TENIS DE BALSO

TENIS DE BALSO

Está muy bien lo que hace una empresa privada como Colsánitas y su imbatible y especial fe por apoyar el tenis colombiano. Lo que está mal es que el futuro del tenis en este país, aun con el incondicional respaldo que recibe, no esté medianamente cargado de esperanzas.

23 de febrero 2003 , 12:00 a.m.

Está muy bien lo que hace una empresa privada como Colsánitas y su imbatible y especial fe por apoyar el tenis colombiano. Lo que está mal es que el futuro del tenis en este país, aun con el incondicional respaldo que recibe, no esté medianamente cargado de esperanzas.

En mujeres, Fabiola Zuluaga es muy fuerte en Bogotá, gana con relativa facilidad y por momentos deja ver posibilidades de subir en el ranking de la WTA. Pero en los últimos meses, lamentablemente, fuera de Colombia se queda muy temprano en el camino.

Esta bien: tuvo una lesión, pero la superó y ya es hora de dar resultados, digo, si quiere defender sus pronósticos, que hablan de estar entre las mejores 40 tenistas del mundo, algo imposible si con frecuencia pierde en las primeras rondas de los últimos torneos a los que ha asistido.

Catalina Castaño pasa bien bola al defenderse, es aguerrida, pero no mucho más.

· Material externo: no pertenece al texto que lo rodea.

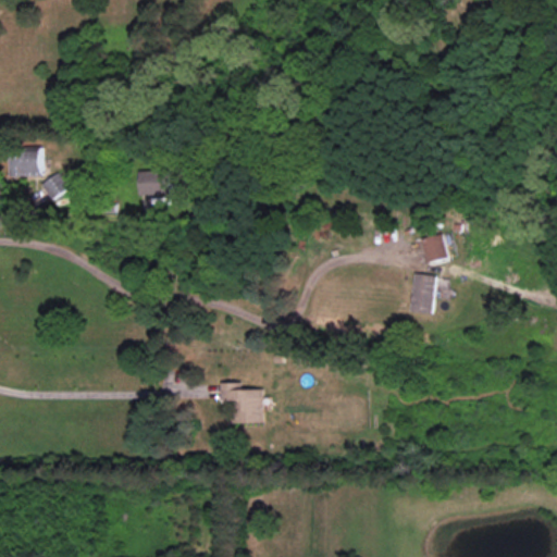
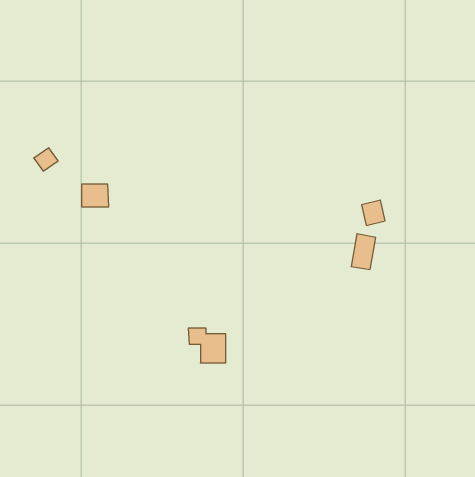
building: [10,151,41,176] -> none
building: [137,171,169,197] -> [82,184,109,207]

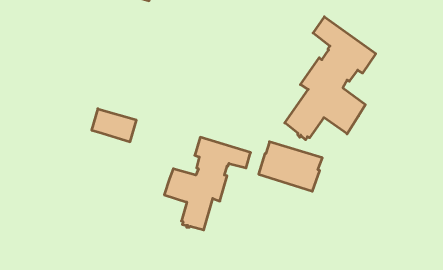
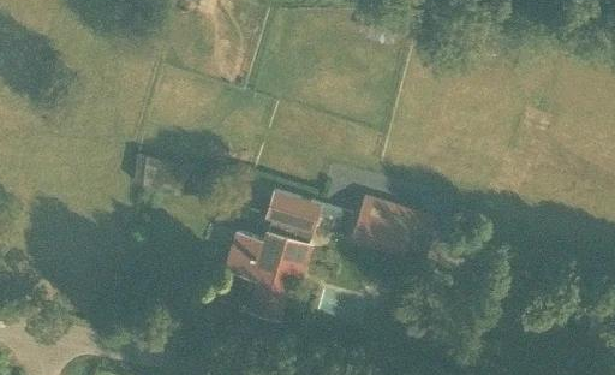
building: [285,17,376,140] -> none

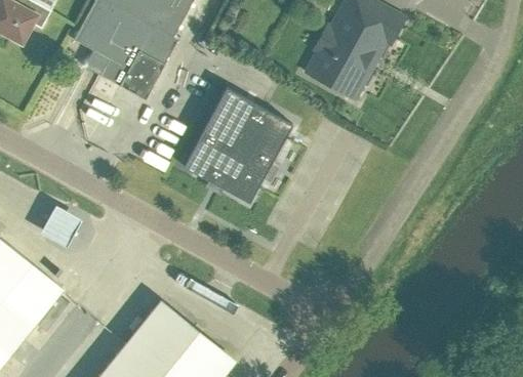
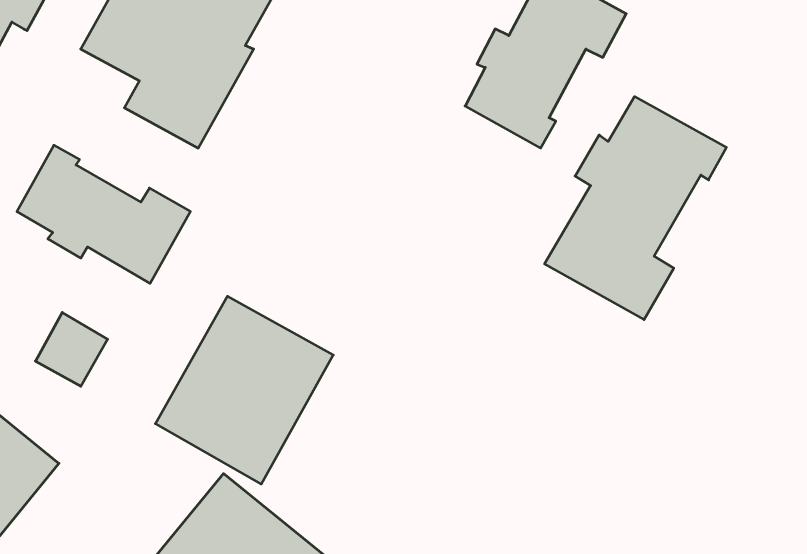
building: none -> [545,97,726,320]
building: [184,89,292,204] -> [155,296,333,484]
building: none -> [17,145,190,283]

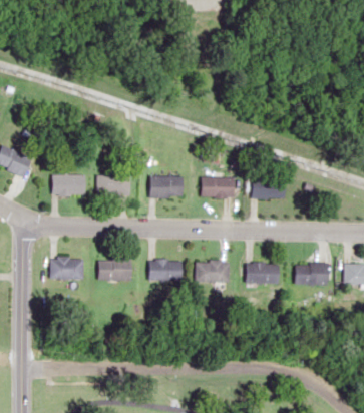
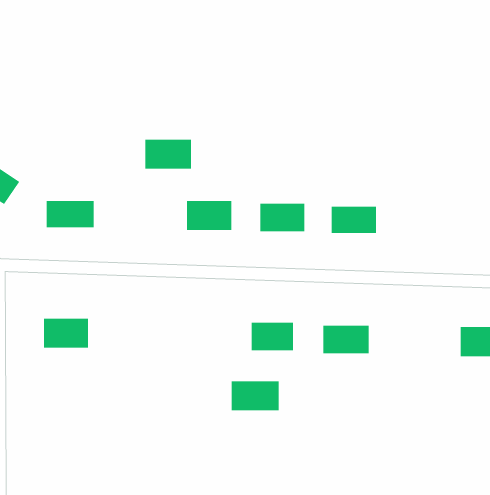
building: [97,175,130,196] -> [145,139,192,169]
building: [97,259,132,281] -> none
building: [148,260,183,281] -> [231,381,280,411]
building: [295,264,328,285] -> none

No para pensar en una aventura seria en el tenis mundial con ella. Romy Farah, con especial talento, de ninguna manera cumple con las expectativas que se tenían con ella. Todo lo contrario. Hoy, a los 18 años, su fama de convertirse algún día en la mejor de Colombia se desvanece.

En hombres, el perder 0-5 y solo ganarle un set a Cuba en el reciente encuentro de Copa Davis, habla de lo mal que estamos, así no hubieran jugado Quintero, González y Falla, buenos tenistas, pero a mi modo de ver pasados de años para figurar en el circuito ATP, caso los argentinos Guillermo Coria y David Nalbandián, entre muchos otros, similares en edad a los nuestros.

Si Colsánitas apoya, la Federación Colombiana de Tenis se encarga de protagonizar oscuras escenas, como la que denunció EL TIEMPO y que incluye una extraña y particular versión del dinero que recibe como aporte de la ITF. Eso, entre otras perlas.

Fabiola ha logrado aceptables resultados, pero no son suficientes. No con su talento, no si nos acostumbramos a que llegar a segundas rondas está bien. Pero Fabiola, bien o mal, ha hecho una digna tarea. El problema es lo que viene. Pobre si miramos resultados, pobre si comparamos. Pero más pobre, si confiamos en una Federación que, si por algo se caracteriza, es por mediocre.